- _WORK ORDER_
Whenever a line of the material contains the string "points", it should be copied.

- _EXERCISE INPUT_
"""
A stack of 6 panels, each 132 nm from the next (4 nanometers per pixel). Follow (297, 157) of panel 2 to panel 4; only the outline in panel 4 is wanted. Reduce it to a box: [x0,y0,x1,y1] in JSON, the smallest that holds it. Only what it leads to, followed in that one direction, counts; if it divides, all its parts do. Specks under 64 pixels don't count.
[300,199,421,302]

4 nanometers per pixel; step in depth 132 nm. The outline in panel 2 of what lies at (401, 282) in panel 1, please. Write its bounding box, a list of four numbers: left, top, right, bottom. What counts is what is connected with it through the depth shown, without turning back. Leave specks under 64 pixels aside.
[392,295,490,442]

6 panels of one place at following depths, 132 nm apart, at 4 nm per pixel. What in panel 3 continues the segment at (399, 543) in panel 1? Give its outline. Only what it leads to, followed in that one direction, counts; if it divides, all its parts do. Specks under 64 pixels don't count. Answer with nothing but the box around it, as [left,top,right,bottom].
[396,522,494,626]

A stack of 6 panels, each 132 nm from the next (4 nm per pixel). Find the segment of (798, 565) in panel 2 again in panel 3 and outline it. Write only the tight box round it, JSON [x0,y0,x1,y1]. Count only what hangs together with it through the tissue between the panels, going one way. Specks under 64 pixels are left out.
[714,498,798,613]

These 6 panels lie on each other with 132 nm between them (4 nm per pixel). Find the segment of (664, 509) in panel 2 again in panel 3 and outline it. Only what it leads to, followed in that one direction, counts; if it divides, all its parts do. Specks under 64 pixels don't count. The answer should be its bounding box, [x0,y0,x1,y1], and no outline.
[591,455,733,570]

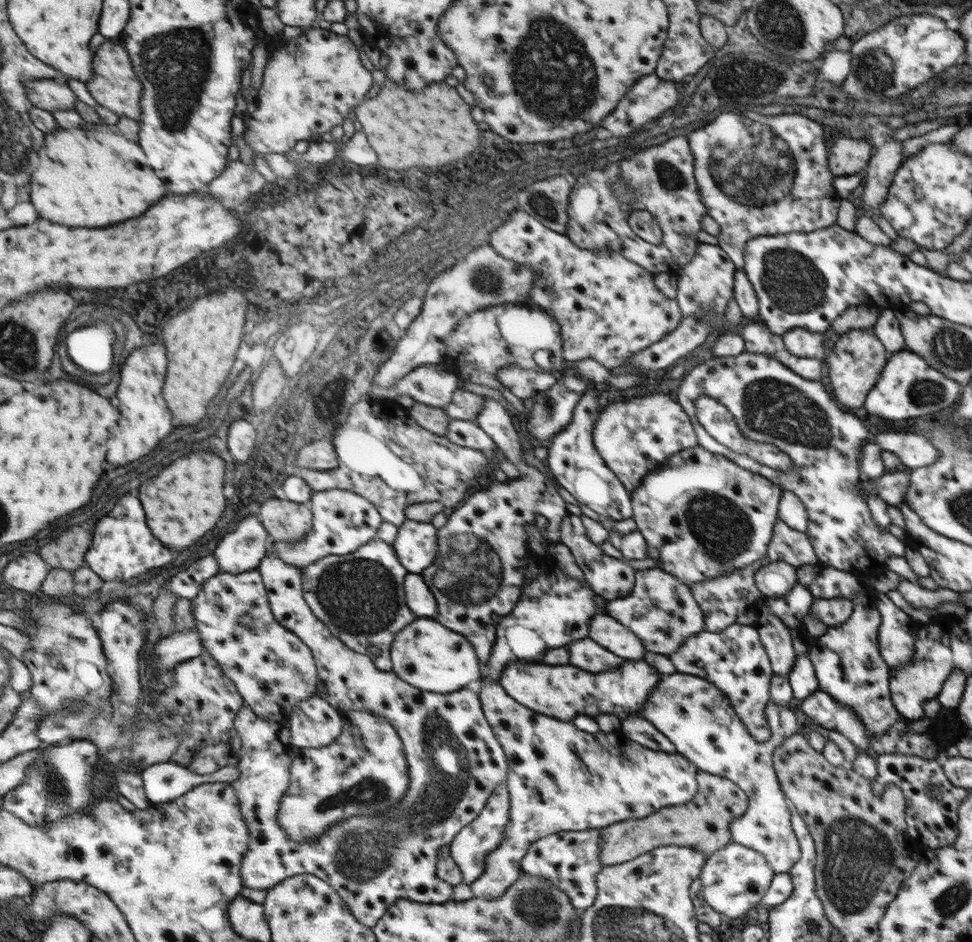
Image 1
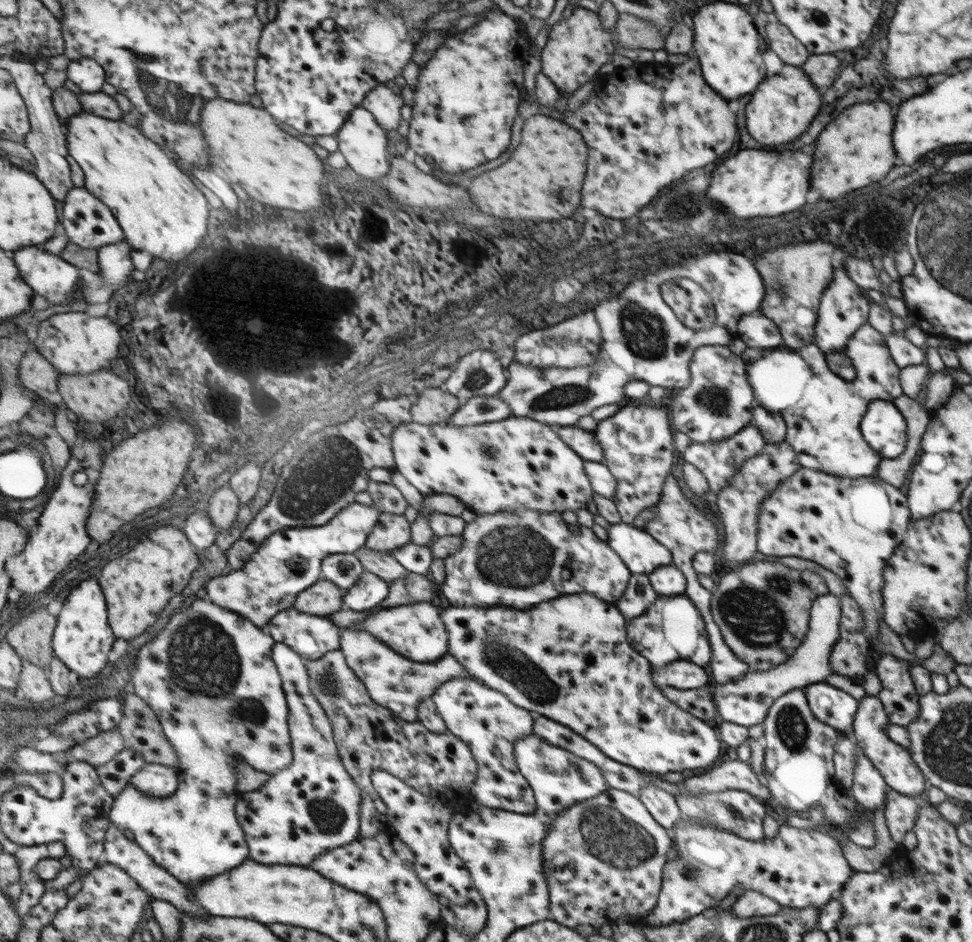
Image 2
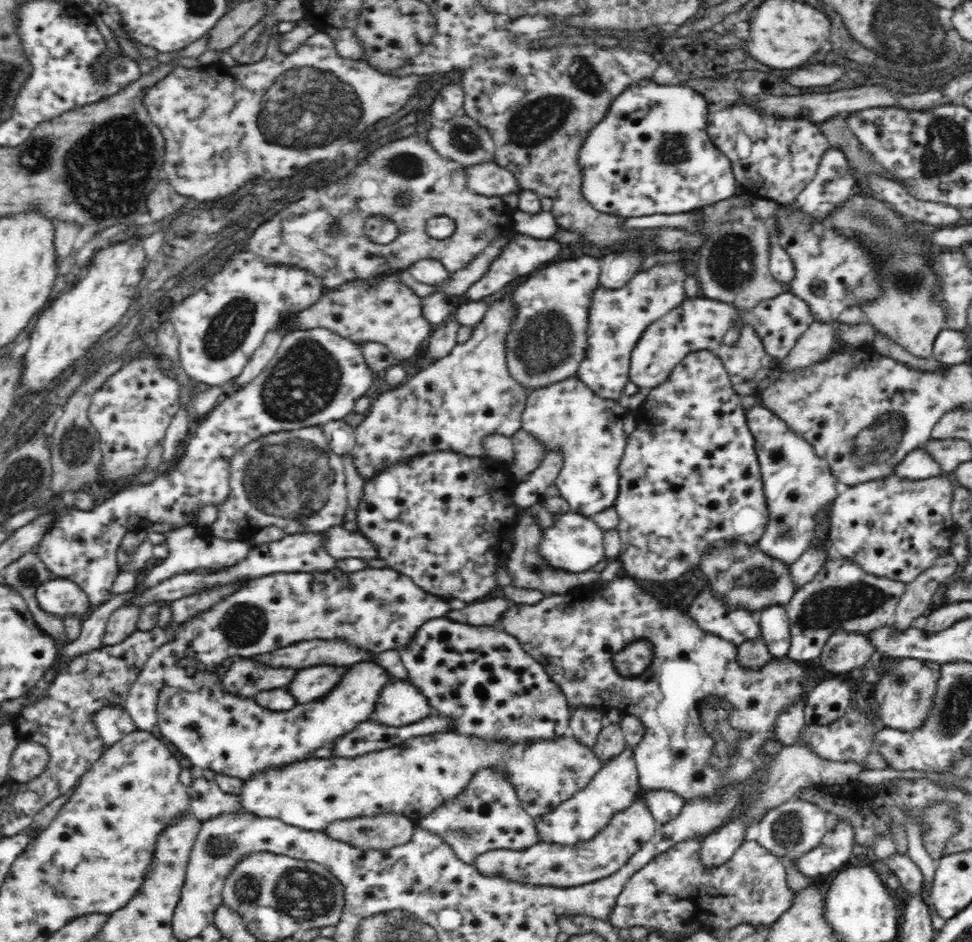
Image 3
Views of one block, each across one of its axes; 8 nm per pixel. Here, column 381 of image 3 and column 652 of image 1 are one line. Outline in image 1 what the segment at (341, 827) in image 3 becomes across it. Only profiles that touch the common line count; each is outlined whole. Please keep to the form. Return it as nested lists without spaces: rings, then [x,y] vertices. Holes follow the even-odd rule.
"""
"""
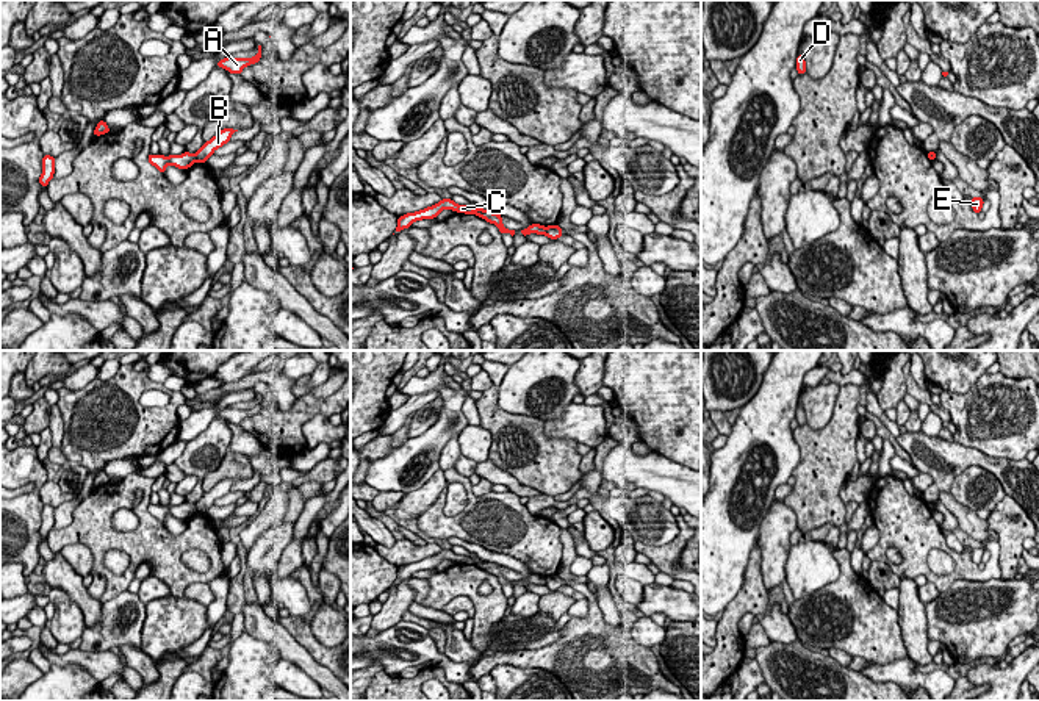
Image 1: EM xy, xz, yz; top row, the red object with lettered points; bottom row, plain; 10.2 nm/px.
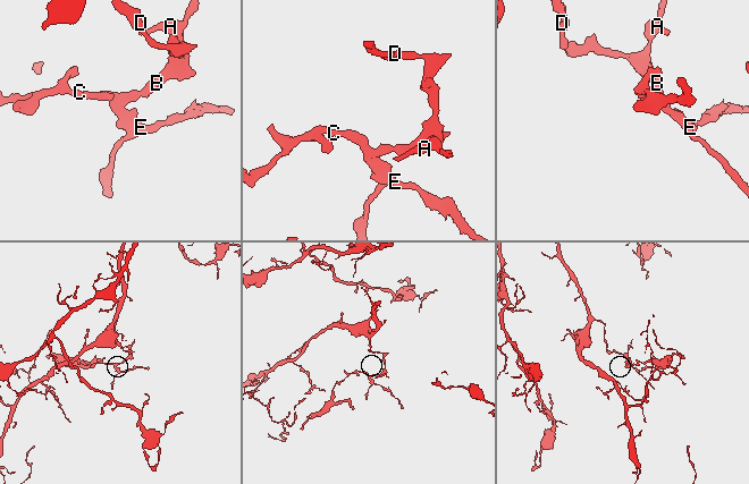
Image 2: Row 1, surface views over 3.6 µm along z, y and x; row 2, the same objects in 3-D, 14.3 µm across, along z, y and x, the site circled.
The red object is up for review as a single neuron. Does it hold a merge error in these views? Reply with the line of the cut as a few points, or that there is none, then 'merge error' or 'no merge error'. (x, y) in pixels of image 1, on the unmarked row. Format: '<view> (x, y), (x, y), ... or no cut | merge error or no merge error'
"""
- _ANSWER SECTION_
Image 1: EM xy, xz, yz; top row, the red object with lettered points; bottom row, plain; 10.2 nm/px.
The red object is up for review as a single neuron. Does it hold a merge error in these views? Reply with the line of the cut as a few points, or that there is none, then 'merge error' or 'no merge error'. (x, y) in pixels of image 1, on the unmarked row. Format: '<view> (x, y), (x, y), ... or no cut | merge error or no merge error'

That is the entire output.